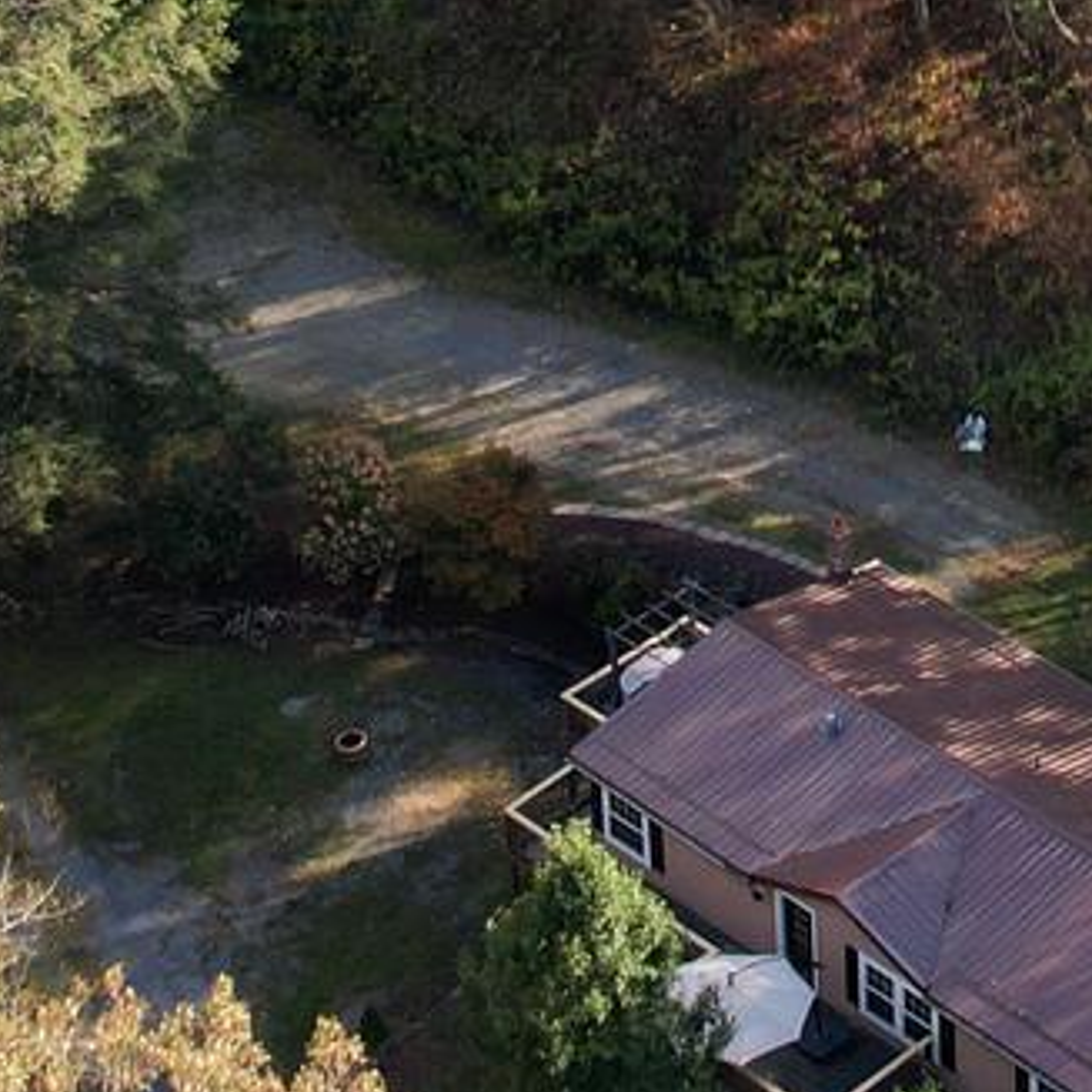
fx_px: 4176
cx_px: 1099
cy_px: -449
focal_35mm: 117
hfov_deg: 14.6
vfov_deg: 14.1
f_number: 2.8
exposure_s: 1/640
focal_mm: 8.38
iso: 120
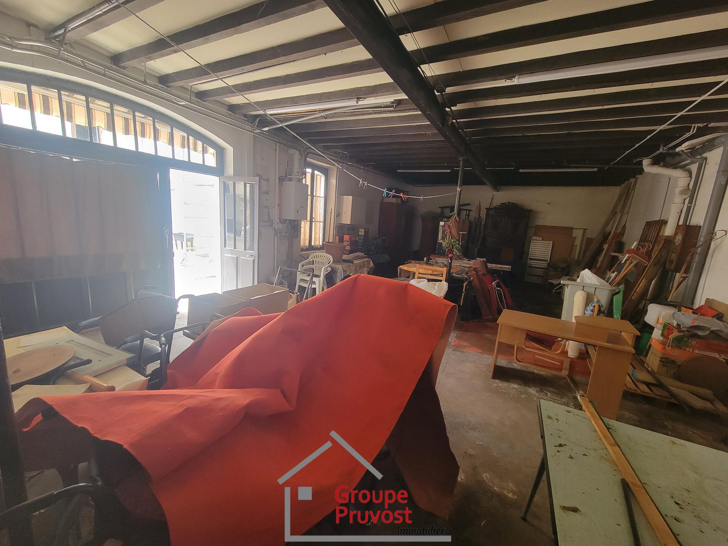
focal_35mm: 13
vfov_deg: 89.9
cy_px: 273
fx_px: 273
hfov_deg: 106.2
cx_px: 364
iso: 250
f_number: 2.2
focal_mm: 2.2
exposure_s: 1/60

What is being asked
The lines you need run from the one containing "vfov_deg: 89.9" to the end of the listing. Output exactly those, both ends included.

Response to this task
vfov_deg: 89.9
cy_px: 273
fx_px: 273
hfov_deg: 106.2
cx_px: 364
iso: 250
f_number: 2.2
focal_mm: 2.2
exposure_s: 1/60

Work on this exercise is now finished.